> _GOALS_:
1. From the housing article, translate this sentence into Spanish: "The sewer can be obtained through the Blacksburg-VPI Sanitation Authority without controversy."
2. Answer these questions using the housing article:
(a) How many acres does VMH own off Merrimac Road?
(b) How many low-income home seekers are on the VMH waiting list?
(c) What was VMH formerly called?
3. Pull out everything in the housing article from "An effort to" down to "off Merrimac Road.".

____ TEXT SECTION

ROANOKE TIMES 
                      Copyright (c) 1996, Roanoke Times

DATE: Wednesday, March 6, 1996               TAG: 9603060042
SECTION: CURRENT                  PAGE: NRV1 EDITION: NEW RIVER VALLEY 
DATELINE: CHRISTIANSBURG 
SOURCE: BRIAN KELLEY STAFF WRITER 


PROJECT HELD UP BY UTILITY QUESTION

An effort to build a low-income housing development on Merrimac Road has run smack into the utility conundrum between Blacksburg and Montgomery County.

VMH Inc., a nonprofit housing development corporation, wants to build a 30- to 34-unit neighborhood on 21 acres it owns off Merrimac Road.

The project is designed to serve the need for affordable housing in Montgomery County. VMH, formerly Virginia Mountain Housing, has a waiting list of 121 low-income home seekers, said Cynthia Schoolfield, program manager for single-family housing.

To develop the site using a high-density, cluster concept, VMH needs access to water and sewer service. The sewer can be obtained through the Blacksburg-VPI Sanitation Authority without controversy.

________
____ ITEMS

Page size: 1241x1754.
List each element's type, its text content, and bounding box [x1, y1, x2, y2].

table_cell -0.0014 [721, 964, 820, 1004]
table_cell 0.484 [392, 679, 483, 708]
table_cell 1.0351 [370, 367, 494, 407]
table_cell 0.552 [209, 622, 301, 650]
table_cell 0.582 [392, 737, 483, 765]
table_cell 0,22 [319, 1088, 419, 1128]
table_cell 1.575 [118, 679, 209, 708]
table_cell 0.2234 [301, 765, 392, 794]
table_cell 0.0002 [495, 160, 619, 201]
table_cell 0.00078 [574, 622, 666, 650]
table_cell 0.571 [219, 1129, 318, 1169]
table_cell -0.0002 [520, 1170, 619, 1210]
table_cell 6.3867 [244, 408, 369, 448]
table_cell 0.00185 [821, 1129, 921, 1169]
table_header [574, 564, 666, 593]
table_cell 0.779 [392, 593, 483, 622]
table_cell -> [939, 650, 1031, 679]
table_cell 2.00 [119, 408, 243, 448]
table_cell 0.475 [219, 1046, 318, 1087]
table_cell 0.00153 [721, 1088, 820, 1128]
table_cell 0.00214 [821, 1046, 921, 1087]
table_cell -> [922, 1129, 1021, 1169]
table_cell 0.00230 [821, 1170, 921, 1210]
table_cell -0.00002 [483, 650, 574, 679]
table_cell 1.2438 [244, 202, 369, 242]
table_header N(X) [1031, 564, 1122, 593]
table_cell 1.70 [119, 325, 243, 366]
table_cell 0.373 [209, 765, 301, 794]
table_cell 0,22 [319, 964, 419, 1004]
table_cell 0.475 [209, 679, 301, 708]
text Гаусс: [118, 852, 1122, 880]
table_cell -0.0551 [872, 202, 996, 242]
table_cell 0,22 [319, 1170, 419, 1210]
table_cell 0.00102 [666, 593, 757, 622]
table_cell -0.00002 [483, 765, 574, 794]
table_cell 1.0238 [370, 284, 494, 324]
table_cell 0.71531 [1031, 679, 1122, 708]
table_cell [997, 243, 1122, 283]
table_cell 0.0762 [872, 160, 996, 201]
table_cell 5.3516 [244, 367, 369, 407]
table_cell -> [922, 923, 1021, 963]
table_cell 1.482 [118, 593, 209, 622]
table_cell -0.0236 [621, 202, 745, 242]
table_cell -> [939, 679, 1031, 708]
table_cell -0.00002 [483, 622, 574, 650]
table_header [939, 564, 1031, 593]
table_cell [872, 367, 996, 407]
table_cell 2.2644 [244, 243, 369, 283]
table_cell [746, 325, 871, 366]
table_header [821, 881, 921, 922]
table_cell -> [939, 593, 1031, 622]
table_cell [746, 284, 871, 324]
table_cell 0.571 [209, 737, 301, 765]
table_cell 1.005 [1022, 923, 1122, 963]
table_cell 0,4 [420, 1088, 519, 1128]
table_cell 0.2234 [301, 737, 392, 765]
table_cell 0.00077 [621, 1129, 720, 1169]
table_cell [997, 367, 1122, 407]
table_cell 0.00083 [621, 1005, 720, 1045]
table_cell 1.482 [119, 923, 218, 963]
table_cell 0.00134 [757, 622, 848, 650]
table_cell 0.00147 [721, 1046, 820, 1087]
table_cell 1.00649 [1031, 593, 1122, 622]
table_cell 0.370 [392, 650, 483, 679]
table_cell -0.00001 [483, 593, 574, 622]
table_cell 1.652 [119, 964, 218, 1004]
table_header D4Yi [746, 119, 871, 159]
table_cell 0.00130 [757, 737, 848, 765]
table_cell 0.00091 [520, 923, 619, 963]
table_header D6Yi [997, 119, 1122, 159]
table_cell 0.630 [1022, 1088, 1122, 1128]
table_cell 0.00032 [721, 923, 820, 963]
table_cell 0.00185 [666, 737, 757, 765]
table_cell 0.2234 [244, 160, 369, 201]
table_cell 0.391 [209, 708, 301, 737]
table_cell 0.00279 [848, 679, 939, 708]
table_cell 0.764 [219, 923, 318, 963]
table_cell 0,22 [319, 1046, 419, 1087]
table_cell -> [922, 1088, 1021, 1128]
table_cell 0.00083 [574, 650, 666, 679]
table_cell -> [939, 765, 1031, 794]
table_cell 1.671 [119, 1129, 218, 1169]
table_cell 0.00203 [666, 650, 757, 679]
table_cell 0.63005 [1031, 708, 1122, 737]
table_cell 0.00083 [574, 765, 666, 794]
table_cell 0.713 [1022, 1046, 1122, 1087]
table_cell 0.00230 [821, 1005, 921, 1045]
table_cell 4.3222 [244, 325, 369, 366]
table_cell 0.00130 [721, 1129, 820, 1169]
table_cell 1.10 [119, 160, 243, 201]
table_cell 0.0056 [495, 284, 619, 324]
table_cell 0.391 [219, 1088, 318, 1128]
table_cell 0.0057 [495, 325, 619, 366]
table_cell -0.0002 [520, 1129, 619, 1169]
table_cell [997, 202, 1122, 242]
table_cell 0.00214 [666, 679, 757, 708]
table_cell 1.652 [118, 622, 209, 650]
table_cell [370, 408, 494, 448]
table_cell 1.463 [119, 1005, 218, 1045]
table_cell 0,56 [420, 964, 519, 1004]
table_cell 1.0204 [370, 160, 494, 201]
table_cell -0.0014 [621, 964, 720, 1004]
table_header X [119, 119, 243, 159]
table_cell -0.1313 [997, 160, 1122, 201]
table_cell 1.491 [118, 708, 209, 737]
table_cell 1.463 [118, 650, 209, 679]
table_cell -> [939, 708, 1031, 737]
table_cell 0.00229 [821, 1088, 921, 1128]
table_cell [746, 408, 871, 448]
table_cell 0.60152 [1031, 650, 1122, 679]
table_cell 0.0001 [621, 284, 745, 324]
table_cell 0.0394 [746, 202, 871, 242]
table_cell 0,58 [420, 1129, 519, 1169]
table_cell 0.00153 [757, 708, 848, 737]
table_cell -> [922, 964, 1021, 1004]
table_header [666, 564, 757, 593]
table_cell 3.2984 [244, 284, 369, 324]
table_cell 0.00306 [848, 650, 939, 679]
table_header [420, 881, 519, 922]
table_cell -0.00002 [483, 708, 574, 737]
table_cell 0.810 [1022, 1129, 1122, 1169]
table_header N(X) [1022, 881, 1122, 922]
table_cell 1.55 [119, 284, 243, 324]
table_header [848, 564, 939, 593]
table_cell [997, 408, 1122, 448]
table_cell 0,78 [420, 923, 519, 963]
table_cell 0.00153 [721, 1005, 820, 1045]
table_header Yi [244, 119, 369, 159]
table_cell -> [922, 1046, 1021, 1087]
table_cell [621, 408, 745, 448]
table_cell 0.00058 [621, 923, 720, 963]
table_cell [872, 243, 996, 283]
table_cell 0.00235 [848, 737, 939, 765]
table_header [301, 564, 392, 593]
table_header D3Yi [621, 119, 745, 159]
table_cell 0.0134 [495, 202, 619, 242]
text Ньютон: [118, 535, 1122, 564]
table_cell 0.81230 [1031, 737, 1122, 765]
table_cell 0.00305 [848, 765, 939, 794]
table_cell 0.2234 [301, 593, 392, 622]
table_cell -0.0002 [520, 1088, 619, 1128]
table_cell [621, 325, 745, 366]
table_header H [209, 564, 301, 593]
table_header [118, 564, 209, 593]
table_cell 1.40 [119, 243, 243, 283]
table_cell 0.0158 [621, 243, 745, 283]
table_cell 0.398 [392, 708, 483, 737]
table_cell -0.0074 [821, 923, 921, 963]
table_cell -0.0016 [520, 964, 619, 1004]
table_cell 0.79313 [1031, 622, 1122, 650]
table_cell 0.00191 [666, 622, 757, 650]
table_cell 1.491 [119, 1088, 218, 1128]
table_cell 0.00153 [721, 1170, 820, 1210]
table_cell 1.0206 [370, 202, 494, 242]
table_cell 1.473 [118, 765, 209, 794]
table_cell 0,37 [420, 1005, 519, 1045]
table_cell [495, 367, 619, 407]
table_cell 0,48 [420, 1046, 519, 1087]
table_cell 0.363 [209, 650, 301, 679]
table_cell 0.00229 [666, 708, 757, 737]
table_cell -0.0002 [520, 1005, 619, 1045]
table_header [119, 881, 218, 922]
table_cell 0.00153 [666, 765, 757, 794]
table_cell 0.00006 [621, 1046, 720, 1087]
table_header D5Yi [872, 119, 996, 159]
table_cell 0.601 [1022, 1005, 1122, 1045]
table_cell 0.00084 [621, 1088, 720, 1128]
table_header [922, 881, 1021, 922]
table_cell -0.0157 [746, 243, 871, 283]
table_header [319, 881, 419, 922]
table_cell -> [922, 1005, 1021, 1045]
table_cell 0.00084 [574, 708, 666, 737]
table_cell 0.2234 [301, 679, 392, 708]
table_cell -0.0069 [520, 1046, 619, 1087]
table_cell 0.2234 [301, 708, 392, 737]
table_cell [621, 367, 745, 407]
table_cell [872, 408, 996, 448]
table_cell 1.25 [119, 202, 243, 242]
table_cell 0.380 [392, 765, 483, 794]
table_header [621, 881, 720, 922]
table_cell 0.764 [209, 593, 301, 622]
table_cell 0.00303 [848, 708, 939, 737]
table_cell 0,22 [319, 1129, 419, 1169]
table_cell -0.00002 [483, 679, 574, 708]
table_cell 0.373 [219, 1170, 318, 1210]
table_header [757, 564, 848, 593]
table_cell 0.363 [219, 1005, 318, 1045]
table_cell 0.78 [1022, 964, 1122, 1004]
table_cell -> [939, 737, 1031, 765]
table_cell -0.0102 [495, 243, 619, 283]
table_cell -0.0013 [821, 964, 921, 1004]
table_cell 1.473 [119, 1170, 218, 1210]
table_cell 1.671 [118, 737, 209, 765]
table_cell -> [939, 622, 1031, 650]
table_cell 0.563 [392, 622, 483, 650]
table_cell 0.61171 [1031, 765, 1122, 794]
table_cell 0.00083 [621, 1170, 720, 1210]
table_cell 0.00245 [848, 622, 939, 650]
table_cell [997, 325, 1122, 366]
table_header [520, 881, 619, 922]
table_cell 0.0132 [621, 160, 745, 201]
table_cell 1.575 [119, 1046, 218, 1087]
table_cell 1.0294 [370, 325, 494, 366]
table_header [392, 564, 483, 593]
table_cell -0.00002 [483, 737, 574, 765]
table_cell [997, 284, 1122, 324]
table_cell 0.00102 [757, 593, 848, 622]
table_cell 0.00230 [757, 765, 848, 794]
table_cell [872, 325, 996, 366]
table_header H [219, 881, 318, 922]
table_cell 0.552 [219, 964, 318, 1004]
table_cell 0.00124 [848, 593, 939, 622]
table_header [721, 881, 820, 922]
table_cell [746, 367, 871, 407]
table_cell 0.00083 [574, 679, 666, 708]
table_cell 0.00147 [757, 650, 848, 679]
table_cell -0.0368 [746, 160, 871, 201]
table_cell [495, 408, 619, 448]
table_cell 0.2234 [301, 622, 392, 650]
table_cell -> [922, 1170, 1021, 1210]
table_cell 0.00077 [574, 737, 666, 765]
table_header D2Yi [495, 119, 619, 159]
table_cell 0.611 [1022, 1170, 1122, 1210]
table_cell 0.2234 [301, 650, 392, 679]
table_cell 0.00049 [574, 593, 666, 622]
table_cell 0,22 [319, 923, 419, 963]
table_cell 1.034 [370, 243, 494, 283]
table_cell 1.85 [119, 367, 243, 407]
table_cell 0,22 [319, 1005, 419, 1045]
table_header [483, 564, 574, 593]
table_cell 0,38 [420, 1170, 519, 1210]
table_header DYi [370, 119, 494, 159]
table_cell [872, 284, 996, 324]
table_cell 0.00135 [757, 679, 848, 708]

________

> _TASK SOLUTIONS_:
1. El alcantarillado puede obtenerse a través de la Blacksburg-VPI Sanitation Authority sin polémica.

2.
(a) 21 acres
(b) 121
(c) Virginia Mountain Housing

3.
An effort to build a low-income housing development on Merrimac Road has run smack into the utility conundrum between Blacksburg and Montgomery County.

VMH Inc., a nonprofit housing development corporation, wants to build a 30- to 34-unit neighborhood on 21 acres it owns off Merrimac Road.